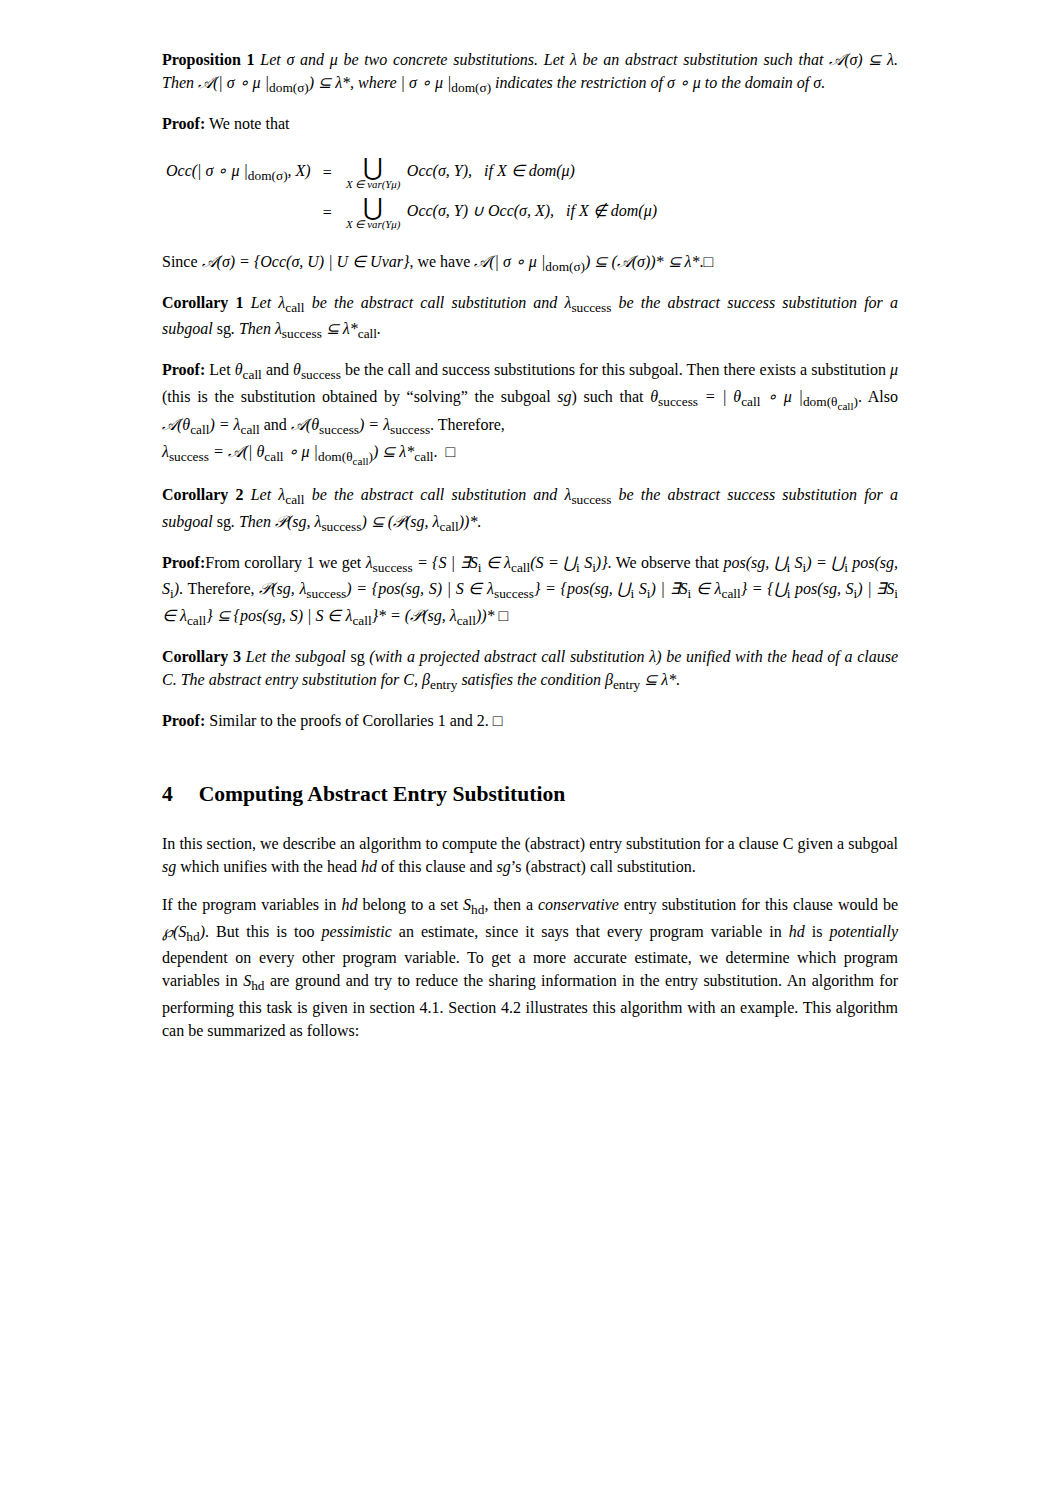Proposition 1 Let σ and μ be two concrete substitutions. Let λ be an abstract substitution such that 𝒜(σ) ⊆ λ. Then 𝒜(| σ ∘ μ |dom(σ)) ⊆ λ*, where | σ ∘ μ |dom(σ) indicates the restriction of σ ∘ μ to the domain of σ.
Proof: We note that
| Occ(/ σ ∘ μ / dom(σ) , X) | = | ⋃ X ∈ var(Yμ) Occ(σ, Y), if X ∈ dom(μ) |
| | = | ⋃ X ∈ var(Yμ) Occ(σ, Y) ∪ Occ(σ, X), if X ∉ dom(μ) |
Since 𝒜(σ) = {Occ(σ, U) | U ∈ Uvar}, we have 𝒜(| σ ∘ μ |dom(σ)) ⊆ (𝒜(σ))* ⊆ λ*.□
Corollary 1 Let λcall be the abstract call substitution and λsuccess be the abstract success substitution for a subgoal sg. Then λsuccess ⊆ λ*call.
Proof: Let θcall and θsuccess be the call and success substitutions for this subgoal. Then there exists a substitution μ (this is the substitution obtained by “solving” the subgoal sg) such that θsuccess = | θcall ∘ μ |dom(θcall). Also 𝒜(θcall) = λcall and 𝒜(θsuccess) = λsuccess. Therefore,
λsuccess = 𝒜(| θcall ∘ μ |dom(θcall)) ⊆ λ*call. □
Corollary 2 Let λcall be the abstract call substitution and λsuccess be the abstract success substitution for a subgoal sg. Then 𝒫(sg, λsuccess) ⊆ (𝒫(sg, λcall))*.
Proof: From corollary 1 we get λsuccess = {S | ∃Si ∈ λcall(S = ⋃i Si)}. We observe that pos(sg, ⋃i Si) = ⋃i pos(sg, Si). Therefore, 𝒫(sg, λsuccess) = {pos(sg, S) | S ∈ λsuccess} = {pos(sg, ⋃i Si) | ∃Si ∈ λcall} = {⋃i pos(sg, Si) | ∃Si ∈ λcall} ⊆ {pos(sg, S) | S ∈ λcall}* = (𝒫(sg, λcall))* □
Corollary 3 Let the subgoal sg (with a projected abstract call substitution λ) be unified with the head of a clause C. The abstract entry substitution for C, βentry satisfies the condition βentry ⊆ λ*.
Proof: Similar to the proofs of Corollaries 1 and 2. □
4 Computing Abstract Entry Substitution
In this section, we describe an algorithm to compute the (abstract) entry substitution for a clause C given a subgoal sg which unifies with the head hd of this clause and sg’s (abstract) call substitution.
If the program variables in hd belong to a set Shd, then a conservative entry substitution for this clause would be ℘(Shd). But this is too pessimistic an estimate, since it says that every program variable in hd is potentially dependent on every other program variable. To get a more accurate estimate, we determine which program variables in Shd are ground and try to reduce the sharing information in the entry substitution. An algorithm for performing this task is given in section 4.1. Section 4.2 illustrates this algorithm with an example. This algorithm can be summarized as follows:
☆ ☆ ☆
Work to be completed. Everything above from the line containing "X ∈ dom(μ) |" down to the line containing "4 Computing Abstract Entry Substitution" is to be transcribed exactly, with both of those lines included and nothing else added.

Your response.
| Occ(/ σ ∘ μ / dom(σ) , X) | = | ⋃ X ∈ var(Yμ) Occ(σ, Y), if X ∈ dom(μ) |
| | = | ⋃ X ∈ var(Yμ) Occ(σ, Y) ∪ Occ(σ, X), if X ∉ dom(μ) |
Since 𝒜(σ) = {Occ(σ, U) | U ∈ Uvar}, we have 𝒜(| σ ∘ μ |dom(σ)) ⊆ (𝒜(σ))* ⊆ λ*.□
Corollary 1 Let λcall be the abstract call substitution and λsuccess be the abstract success substitution for a subgoal sg. Then λsuccess ⊆ λ*call.
Proof: Let θcall and θsuccess be the call and success substitutions for this subgoal. Then there exists a substitution μ (this is the substitution obtained by “solving” the subgoal sg) such that θsuccess = | θcall ∘ μ |dom(θcall). Also 𝒜(θcall) = λcall and 𝒜(θsuccess) = λsuccess. Therefore,
λsuccess = 𝒜(| θcall ∘ μ |dom(θcall)) ⊆ λ*call. □
Corollary 2 Let λcall be the abstract call substitution and λsuccess be the abstract success substitution for a subgoal sg. Then 𝒫(sg, λsuccess) ⊆ (𝒫(sg, λcall))*.
Proof: From corollary 1 we get λsuccess = {S | ∃Si ∈ λcall(S = ⋃i Si)}. We observe that pos(sg, ⋃i Si) = ⋃i pos(sg, Si). Therefore, 𝒫(sg, λsuccess) = {pos(sg, S) | S ∈ λsuccess} = {pos(sg, ⋃i Si) | ∃Si ∈ λcall} = {⋃i pos(sg, Si) | ∃Si ∈ λcall} ⊆ {pos(sg, S) | S ∈ λcall}* = (𝒫(sg, λcall))* □
Corollary 3 Let the subgoal sg (with a projected abstract call substitution λ) be unified with the head of a clause C. The abstract entry substitution for C, βentry satisfies the condition βentry ⊆ λ*.
Proof: Similar to the proofs of Corollaries 1 and 2. □
4 Computing Abstract Entry Substitution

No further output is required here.